Powered by a standard USB connector, the tiny Micro Laser Module (MLM), believed to be the smallest in the world, requires less than 70 mA to make hundreds-of-measurements-a-second of objects within a 120-meter radius. It’s being marketed to equipment manufacturers with hopes that they will develop the software and interface so the micro technology can be applied to different products.
MDL Founder and Chairman, Steve Ball, a former Yorkshire mines surveyor, says “20 years ago, it needed a box the size of a biscuit tin to accommodate the laser technology which could measure objects within 100 meters every few seconds.
“After that we developed new techniques and software to enable a laser the size of a cigarette packet to measure up to 500 meters, 50,000 times a second. This is where the technology is today and they are used in rock mapping, dynamic mobile mapping and aircraft altimetry.”
Ball says that after he gave the company’s technicians the challenge of making the technology smaller and able to run on less power, they developed the MLM.
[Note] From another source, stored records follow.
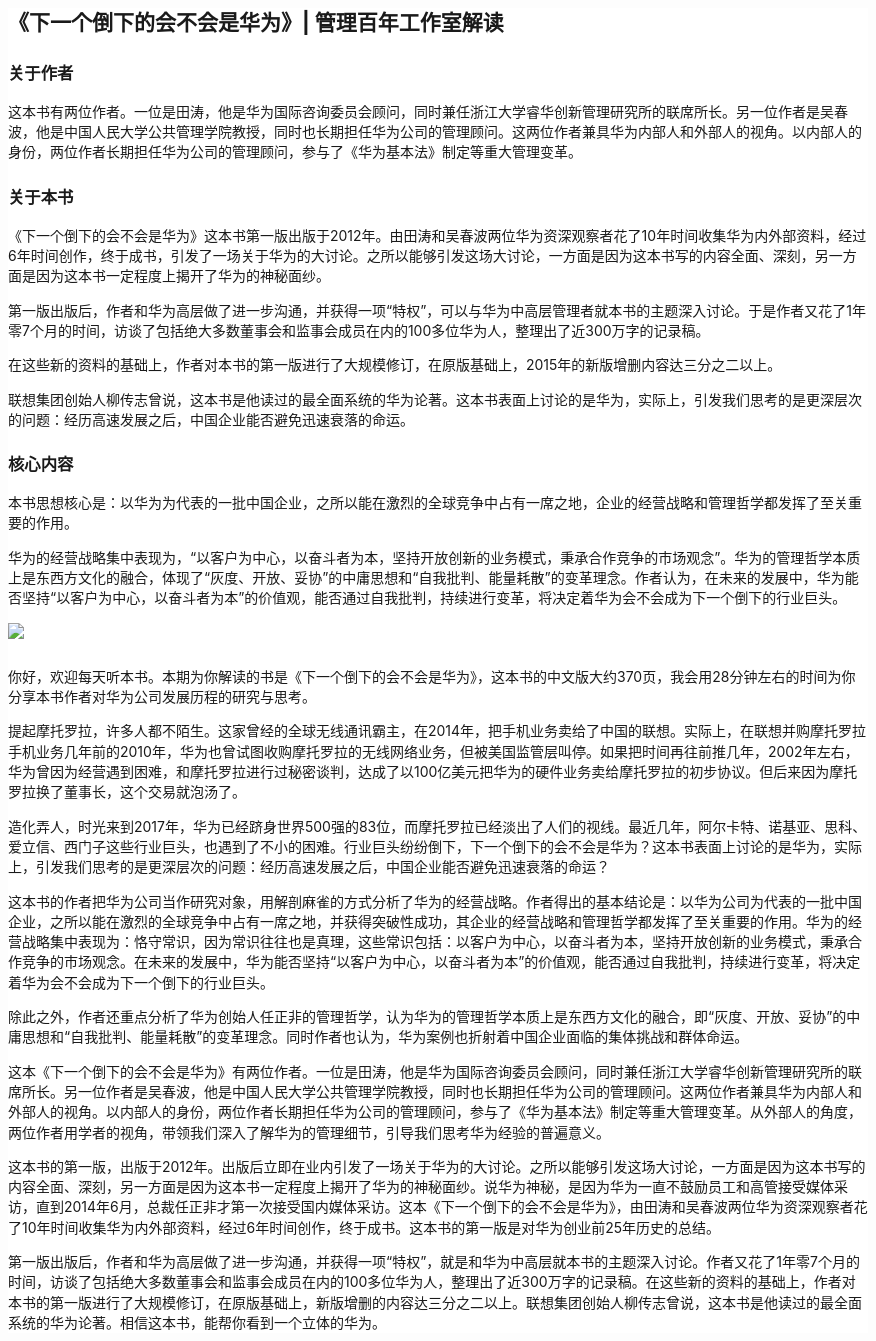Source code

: ## 《下一个倒下的会不会是华为》| 管理百年工作室解读

### 关于作者

这本书有两位作者。一位是田涛，他是华为国际咨询委员会顾问，同时兼任浙江大学睿华创新管理研究所的联席所长。另一位作者是吴春波，他是中国人民大学公共管理学院教授，同时也长期担任华为公司的管理顾问。这两位作者兼具华为内部人和外部人的视角。以内部人的身份，两位作者长期担任华为公司的管理顾问，参与了《华为基本法》制定等重大管理变革。 

### 关于本书

《下一个倒下的会不会是华为》这本书第一版出版于2012年。由田涛和吴春波两位华为资深观察者花了10年时间收集华为内外部资料，经过6年时间创作，终于成书，引发了一场关于华为的大讨论。之所以能够引发这场大讨论，一方面是因为这本书写的内容全面、深刻，另一方面是因为这本书一定程度上揭开了华为的神秘面纱。

第一版出版后，作者和华为高层做了进一步沟通，并获得一项“特权”，可以与华为中高层管理者就本书的主题深入讨论。于是作者又花了1年零7个月的时间，访谈了包括绝大多数董事会和监事会成员在内的100多位华为人，整理出了近300万字的记录稿。

在这些新的资料的基础上，作者对本书的第一版进行了大规模修订，在原版基础上，2015年的新版增删内容达三分之二以上。

联想集团创始人柳传志曾说，这本书是他读过的最全面系统的华为论著。这本书表面上讨论的是华为，实际上，引发我们思考的是更深层次的问题：经历高速发展之后，中国企业能否避免迅速衰落的命运。

### 核心内容

本书思想核心是：以华为为代表的一批中国企业，之所以能在激烈的全球竞争中占有一席之地，企业的经营战略和管理哲学都发挥了至关重要的作用。

华为的经营战略集中表现为，“以客户为中心，以奋斗者为本，坚持开放创新的业务模式，秉承合作竞争的市场观念”。华为的管理哲学本质上是东西方文化的融合，体现了“灰度、开放、妥协”的中庸思想和“自我批判、能量耗散”的变革理念。作者认为，在未来的发展中，华为能否坚持“以客户为中心，以奋斗者为本”的价值观，能否通过自我批判，持续进行变革，将决定着华为会不会成为下一个倒下的行业巨头。

<img  src="https://piccdn3.umiwi.com/img/201711/13/201711132134489177732972.jpg" width="2872"/>

###  



你好，欢迎每天听本书。本期为你解读的书是《下一个倒下的会不会是华为》，这本书的中文版大约370页，我会用28分钟左右的时间为你分享本书作者对华为公司发展历程的研究与思考。

提起摩托罗拉，许多人都不陌生。这家曾经的全球无线通讯霸主，在2014年，把手机业务卖给了中国的联想。实际上，在联想并购摩托罗拉手机业务几年前的2010年，华为也曾试图收购摩托罗拉的无线网络业务，但被美国监管层叫停。如果把时间再往前推几年，2002年左右，华为曾因为经营遇到困难，和摩托罗拉进行过秘密谈判，达成了以100亿美元把华为的硬件业务卖给摩托罗拉的初步协议。但后来因为摩托罗拉换了董事长，这个交易就泡汤了。

造化弄人，时光来到2017年，华为已经跻身世界500强的83位，而摩托罗拉已经淡出了人们的视线。最近几年，阿尔卡特、诺基亚、思科、爱立信、西门子这些行业巨头，也遇到了不小的困难。行业巨头纷纷倒下，下一个倒下的会不会是华为？这本书表面上讨论的是华为，实际上，引发我们思考的是更深层次的问题：经历高速发展之后，中国企业能否避免迅速衰落的命运？

这本书的作者把华为公司当作研究对象，用解剖麻雀的方式分析了华为的经营战略。作者得出的基本结论是：以华为公司为代表的一批中国企业，之所以能在激烈的全球竞争中占有一席之地，并获得突破性成功，其企业的经营战略和管理哲学都发挥了至关重要的作用。华为的经营战略集中表现为：恪守常识，因为常识往往也是真理，这些常识包括：以客户为中心，以奋斗者为本，坚持开放创新的业务模式，秉承合作竞争的市场观念。在未来的发展中，华为能否坚持“以客户为中心，以奋斗者为本”的价值观，能否通过自我批判，持续进行变革，将决定着华为会不会成为下一个倒下的行业巨头。

除此之外，作者还重点分析了华为创始人任正非的管理哲学，认为华为的管理哲学本质上是东西方文化的融合，即“灰度、开放、妥协”的中庸思想和“自我批判、能量耗散”的变革理念。同时作者也认为，华为案例也折射着中国企业面临的集体挑战和群体命运。

这本《下一个倒下的会不会是华为》有两位作者。一位是田涛，他是华为国际咨询委员会顾问，同时兼任浙江大学睿华创新管理研究所的联席所长。另一位作者是吴春波，他是中国人民大学公共管理学院教授，同时也长期担任华为公司的管理顾问。这两位作者兼具华为内部人和外部人的视角。以内部人的身份，两位作者长期担任华为公司的管理顾问，参与了《华为基本法》制定等重大管理变革。从外部人的角度，两位作者用学者的视角，带领我们深入了解华为的管理细节，引导我们思考华为经验的普遍意义。

这本书的第一版，出版于2012年。出版后立即在业内引发了一场关于华为的大讨论。之所以能够引发这场大讨论，一方面是因为这本书写的内容全面、深刻，另一方面是因为这本书一定程度上揭开了华为的神秘面纱。说华为神秘，是因为华为一直不鼓励员工和高管接受媒体采访，直到2014年6月，总裁任正非才第一次接受国内媒体采访。这本《下一个倒下的会不会是华为》，由田涛和吴春波两位华为资深观察者花了10年时间收集华为内外部资料，经过6年时间创作，终于成书。这本书的第一版是对华为创业前25年历史的总结。

第一版出版后，作者和华为高层做了进一步沟通，并获得一项“特权”，就是和华为中高层就本书的主题深入讨论。作者又花了1年零7个月的时间，访谈了包括绝大多数董事会和监事会成员在内的100多位华为人，整理出了近300万字的记录稿。在这些新的资料的基础上，作者对本书的第一版进行了大规模修订，在原版基础上，新版增删的内容达三分之二以上。联想集团创始人柳传志曾说，这本书是他读过的最全面系统的华为论著。相信这本书，能帮你看到一个立体的华为。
He adds: “There are many potential applications for the MLM, with an obvious one being for them to be integrated into mobile phones, which have evolved technologically so they are so much more than their name suggests and now incorporate good-quality cameras.
“While mobile phone cameras are proportionally correct, the next stage would be to enable them to give users the ability to instantly calculate the size of an object and deliver the data on screen.
“The mobile phone industry has to continue adding new features to sell new models to people who already possess a mobile phone, and incorporating a micro laser such as ours could add an important new facility which would mean that people working in many industries, such as civil engineering, construction and surveying, would no longer need some types of hand-held laser technology as they would be able to use their mobile phone. We are still in the early stages but the potential is huge.”
MDL, which also has offices in Scotland, England, Canada, the USA and Australia, has two operating divisions: Sensors, which designs and manufactures generic time-of-flight laser distance meters, and Systems, which designs and manufactures laser-based positioning and 3D-scanning products.